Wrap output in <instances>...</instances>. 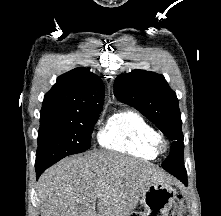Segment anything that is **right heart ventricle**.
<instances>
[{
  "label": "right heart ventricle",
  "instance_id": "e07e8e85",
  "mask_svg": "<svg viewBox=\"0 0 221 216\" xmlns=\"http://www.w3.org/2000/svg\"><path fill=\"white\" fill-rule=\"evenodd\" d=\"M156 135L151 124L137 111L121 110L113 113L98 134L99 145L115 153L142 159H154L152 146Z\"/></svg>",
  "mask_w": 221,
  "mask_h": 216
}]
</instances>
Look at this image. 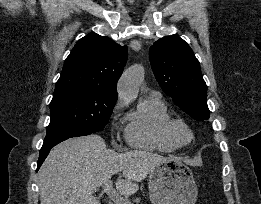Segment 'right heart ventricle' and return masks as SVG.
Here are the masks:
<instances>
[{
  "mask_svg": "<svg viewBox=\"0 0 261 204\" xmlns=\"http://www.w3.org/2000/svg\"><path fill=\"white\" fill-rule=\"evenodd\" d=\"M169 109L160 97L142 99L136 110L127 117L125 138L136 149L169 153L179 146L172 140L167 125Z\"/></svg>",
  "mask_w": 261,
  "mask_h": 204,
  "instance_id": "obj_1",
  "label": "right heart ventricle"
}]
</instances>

:::

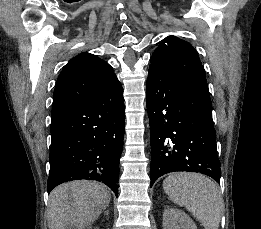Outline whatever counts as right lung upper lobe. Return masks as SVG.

:::

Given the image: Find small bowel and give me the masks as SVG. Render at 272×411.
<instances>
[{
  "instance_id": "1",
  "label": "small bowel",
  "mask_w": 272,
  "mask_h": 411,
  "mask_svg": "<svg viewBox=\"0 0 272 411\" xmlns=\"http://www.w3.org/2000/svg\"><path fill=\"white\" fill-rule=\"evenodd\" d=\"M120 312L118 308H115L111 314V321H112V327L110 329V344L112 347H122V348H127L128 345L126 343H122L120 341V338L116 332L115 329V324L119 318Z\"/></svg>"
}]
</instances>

:::

## YOUR INSTRUCTIONS
Show each line of the listing above that contains the word "small", matching case exactly.

## RESULT
Given the image: Find small bowel and give me the masks as SVG. Render at 272×411.
  "label": "small bowel",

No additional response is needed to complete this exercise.